Downgrade exception to warning for provider API call

When we send an HTTP request to our SMS providers, there is a
chance we get a 5xx status code back from them. Currently we log this as
two different exception level logs.

If a provider has a funny few minutes, we could end up with
hundreds of exceptions thrown and pagerduty waking someone up in the
middle of the night. These problems tend to pretty quickly fix
themselves as we balance traffic from one SMS to the other SMS provider
within 5 minutes.

By downgrading both exceptions to warning in the case of a
`SmsClientResponseException`, we will reduce the change of waking us up
in the middle of the night for no reason.

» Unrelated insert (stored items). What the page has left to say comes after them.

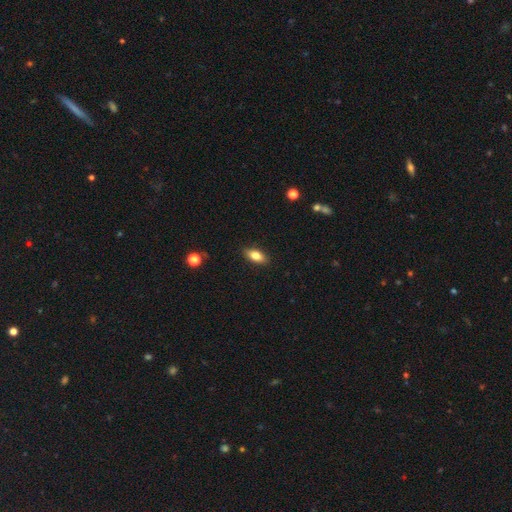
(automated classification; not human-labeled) The model was most divided on "smooth or featured": smooth: 76%, featured or disk: 17%, star or artifact: 8%. More confident: merging — none (88%); how rounded — in between (85%).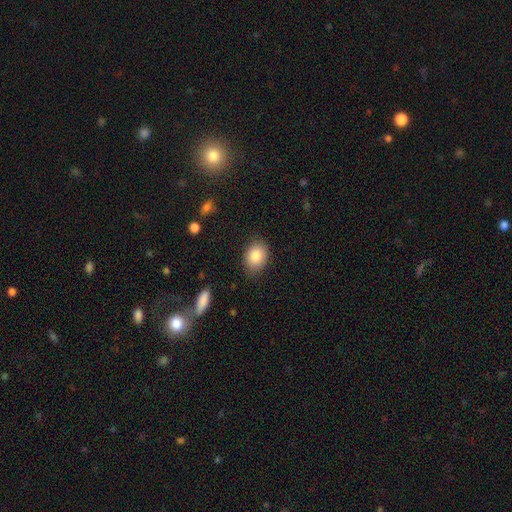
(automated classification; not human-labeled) smooth 85%, star or artifact 8%, featured or disk 7%. Down the decision tree: how rounded — in between (68%); merging — none (82%).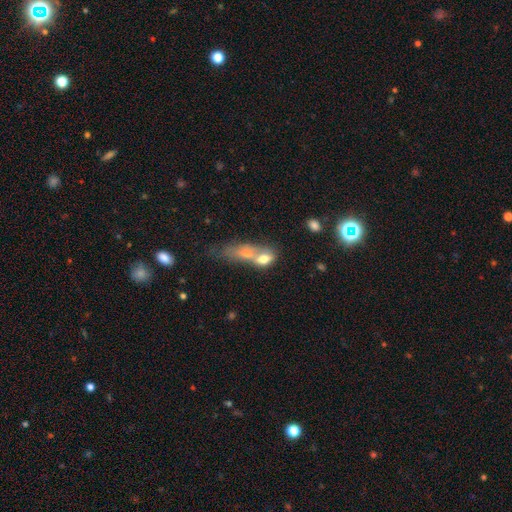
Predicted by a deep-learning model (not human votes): Overall: smooth (55%; featured or disk 27%). How rounded: in between (44%; round 29%). Merging: merger (59%; none 25%).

If the error is not a `SmsClientResponseException`, then we will still
log at the exception level as before as this is more unexpected and we
may want to be alerted sooner.

What we still want to happen though is that let's say both SMS providers
went down at the same time for 1 hour. We don't want our tasks to just
sit there, retrying every 5 minutes for the whole time without us being
aware (so we can at least raise a statuspage update). Luckily we will
still be alerted because our smoke tests will fail after 10 minutes and
raise a p1:
https://github.com/alphagov/notifications-functional-tests/blob/master/tests/functional/staging_and_prod/notify_api/test_notify_api_sms.py#L21
This commit is contained in:
David McDonald
2021-01-18 15:43:50 +00:00
parent 1cfd19fb6a
commit ac6837cde5
4 changed files with 63 additions and 27 deletions

View File

@@ -6,6 +6,7 @@ from app import notify_celery
from app.config import QueueNames
from app.clients.email import EmailClientNonRetryableException
from app.clients.email.aws_ses import AwsSesClientThrottlingSendRateException
from app.clients.sms import SmsClientResponseException
from app.dao import notifications_dao
from app.dao.notifications_dao import update_notification_status_by_id
from app.delivery import send_to_providers
@@ -22,11 +23,17 @@ def deliver_sms(self, notification_id):
if not notification:
raise NoResultFound()
send_to_providers.send_sms_to_provider(notification)
except Exception:
try:
except Exception as e:
if isinstance(e, SmsClientResponseException):
current_app.logger.warning(
"SMS notification delivery for id: {} failed".format(notification_id)
)
else:
current_app.logger.exception(
"SMS notification delivery for id: {} failed".format(notification_id)
)
try:
if self.request.retries == 0:
self.retry(queue=QueueNames.RETRY, countdown=0)
else:

View File

@@ -88,7 +88,7 @@ class FiretextClient(SmsClient):
self.statsd_client.incr("clients.firetext.success")
else:
self.statsd_client.incr("clients.firetext.error")
self.current_app.logger.error(log_message)
self.current_app.logger.warning(log_message)
def send_sms(self, to, content, reference, sender=None):

View File

@@ -90,7 +90,7 @@ class MMGClient(SmsClient):
self.statsd_client.incr("clients.mmg.success")
else:
self.statsd_client.incr("clients.mmg.error")
self.current_app.logger.error(log_message)
self.current_app.logger.warning(log_message)
def get_name(self):
return self.name

View File

@@ -5,6 +5,7 @@ from celery.exceptions import MaxRetriesExceededError
import app
from app.celery import provider_tasks
from app.celery.provider_tasks import deliver_sms, deliver_email
from app.clients.sms import SmsClientResponseException
from app.clients.email import EmailClientNonRetryableException
from app.clients.email.aws_ses import AwsSesClientException, AwsSesClientThrottlingSendRateException
from app.exceptions import NotificationTechnicalFailureException
@@ -37,28 +38,6 @@ def test_should_add_to_retry_queue_if_notification_not_found_in_deliver_sms_task
app.celery.provider_tasks.deliver_sms.retry.assert_called_with(queue="retry-tasks", countdown=0)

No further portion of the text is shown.